The Court held that the wording of Article 15(1)(c) must be considered to encompass and replace the previous concepts of a ‘specific invitation addressed’ to the consumer and ‘advertising’, covering, as the words ‘by any means’ indicate, a wider range of activities. That change - made because of the development of internet communication - both strengthens consumer protection and makes it more difficult to determine the place where the steps necessary for the conclusion of the contract are taken.
It also held that, unlike classic advertising which can be a direct invitation to consumers in other member States, internet communication has an inherently worldwide reach and is thus accessible in all States throughout the EU. It does not follow that the words ‘directs such activities to’ must be interpreted as relating to a website’s merely being accessible in Member States other than that in which the trader concerned is established. The Court noted that the EU legislature did not go as far as to provide that mere use of a website, whatever the territory targeted, amounts to an activity ‘directed to’ other member States which triggers application of the protective rule of jurisdiction referred to in Article 15(1)(c) of Regulation No 44/2001.
The Court stated it was clear from the proposal for a regulation that the EU legislature rejected a suggestion by the Commission seeking the insertion, in the preamble of Regulation No 44/2001, of a recital according to which the marketing of goods or services by electronic means accessible in a Member State constitutes an activity ‘directed to’ that State. That interpretation is also borne out by the joint declaration of the Council and the Commission at the time of the adoption of Regulation No 44/2001, reproduced in recital 24 in the preamble to Regulation No 593/2008, according to which the mere fact that a website is accessible is not sufficient for Article 15(1)(c) of Regulation No 44/2001 to be applicable.
If the use of a website on its own is not directing activities towards a consumer in another State, what is ?

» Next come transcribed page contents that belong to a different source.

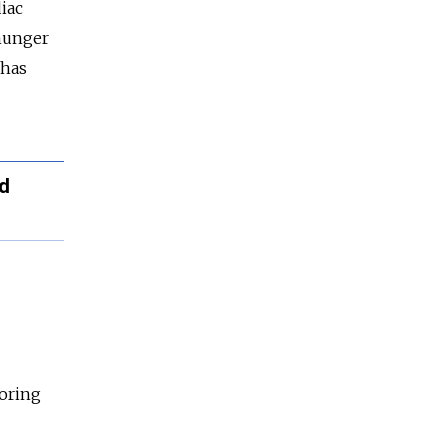
iac
 hunger
 has
ed
toring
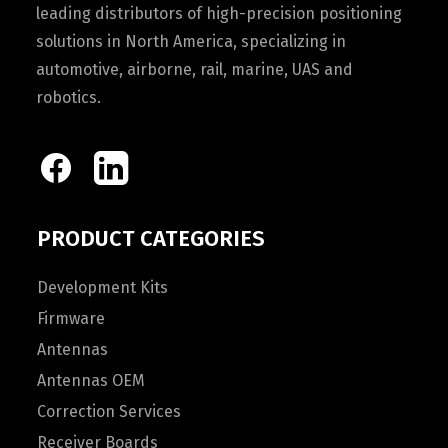
leading distributors of high-precision positioning
solutions in North America, specializing in
automotive, airborne, rail, marine, UAS and
robotics.
PRODUCT CATEGORIES
Development Kits
Firmware
Antennas
Antennas OEM
Correction Services
Receiver Boards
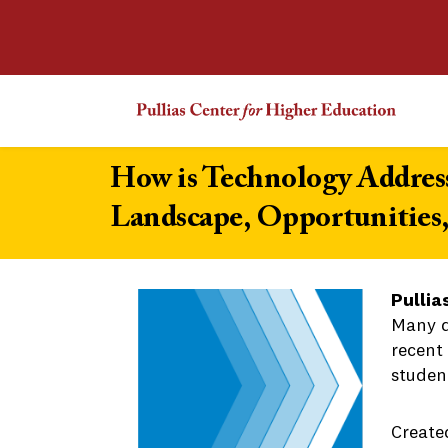
How is Technology Address
Landscape, Opportunities
Pullia
Many d
recent 
student
Create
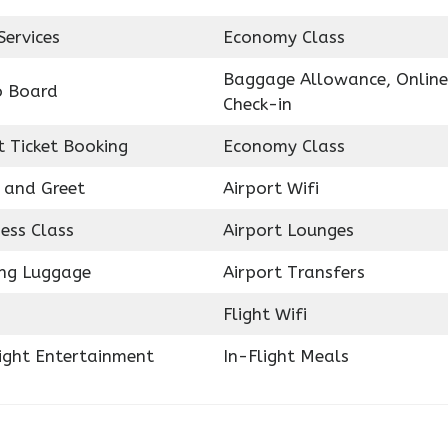
Services
Economy Class
Baggage Allowance, Online
o Board
Check-in
t Ticket Booking
Economy Class
 and Greet
Airport Wifi
ess Class
Airport Lounges
ing Luggage
Airport Transfers
Flight Wifi
light Entertainment
In-Flight Meals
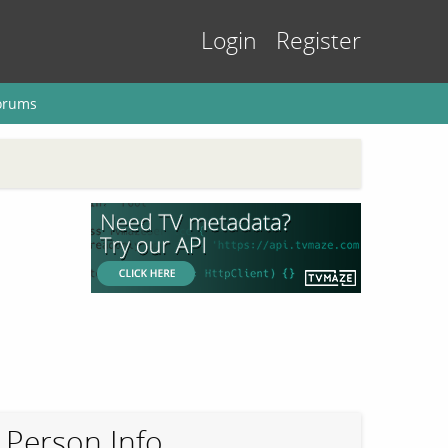
Login
Register
orums
Person Info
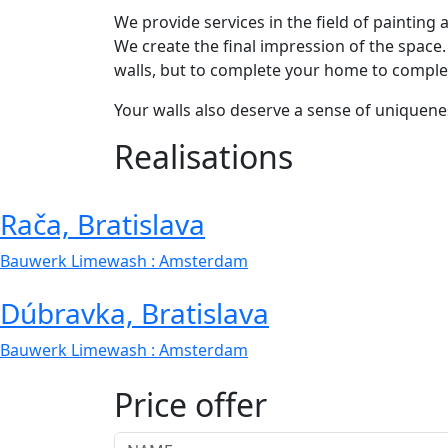
We provide services in the field of painting
We create the final impression of the space.
walls, but to complete your home to comple
Your walls also deserve a sense of uniquene
Realisations
Rača, Bratislava
Bauwerk Limewash
: Amsterdam
Dúbravka, Bratislava
Bauwerk Limewash
: Amsterdam
Price offer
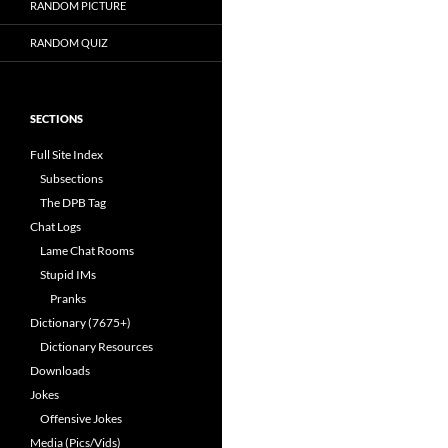
RANDOM PICTURE
RANDOM QUIZ
SECTIONS
Full Site Index
Subsections
The DPB Tag
Chat Logs
Lame Chat Rooms
Stupid IMs
Pranks
Dictionary (7675+)
Dictionary Resources
Downloads
Jokes
Offensive Jokes
Media (Pics/Vids)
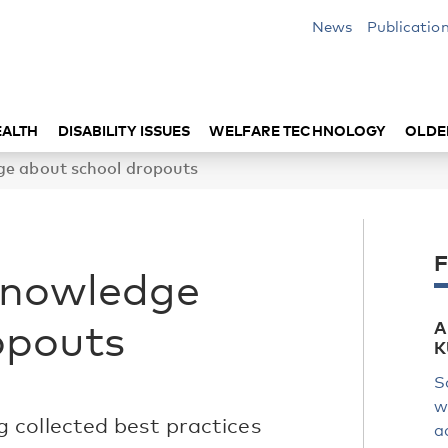
News
Publicatio
EALTH
DISABILITY ISSUES
WELFARE TECHNOLOGY
OLDE
ge about school dropouts
F
knowledge
opouts
A
K
S
w
 collected best practices
a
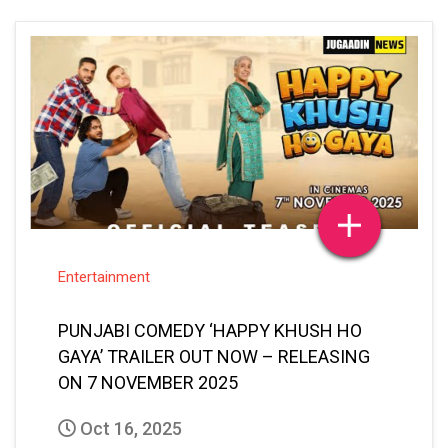
Entertainment
PUNJABI COMEDY ‘HAPPY KHUSH HO
GAYA’ TRAILER OUT NOW – RELEASING
ON 7 NOVEMBER 2025
Oct 16, 2025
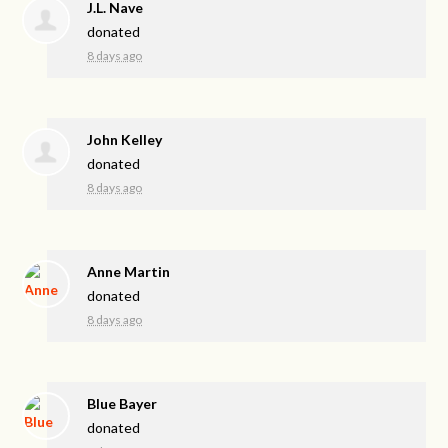
J.L. Nave
donated
8 days ago
John Kelley
donated
8 days ago
Anne Martin
donated
8 days ago
Blue Bayer
donated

The Court gives guidance on that issue too. It held that the following matters, the list of which is not exhaustive, are capable of constituting evidence from which it may be concluded that the trader’s activity is directed to the member State of the consumer’s domicile, namely the international nature of the activity, mention of itineraries from other member States for going to the place where the trader is established, use of a language or a currency other than the language or currency generally used in the member State in which the trader is established with the possibility of making and confirming the reservation in that other language, mention of telephone numbers with an international code, outlay of expenditure on an internet referencing service in order to facilitate access to the trader’s site or that of its intermediary by consumers domiciled in other member States, use of a top-level domain name other than that of the member State in which the trader is established, and mention of an international clientele composed of customers domiciled in various member States. It is for the national courts to ascertain whether such evidence exists.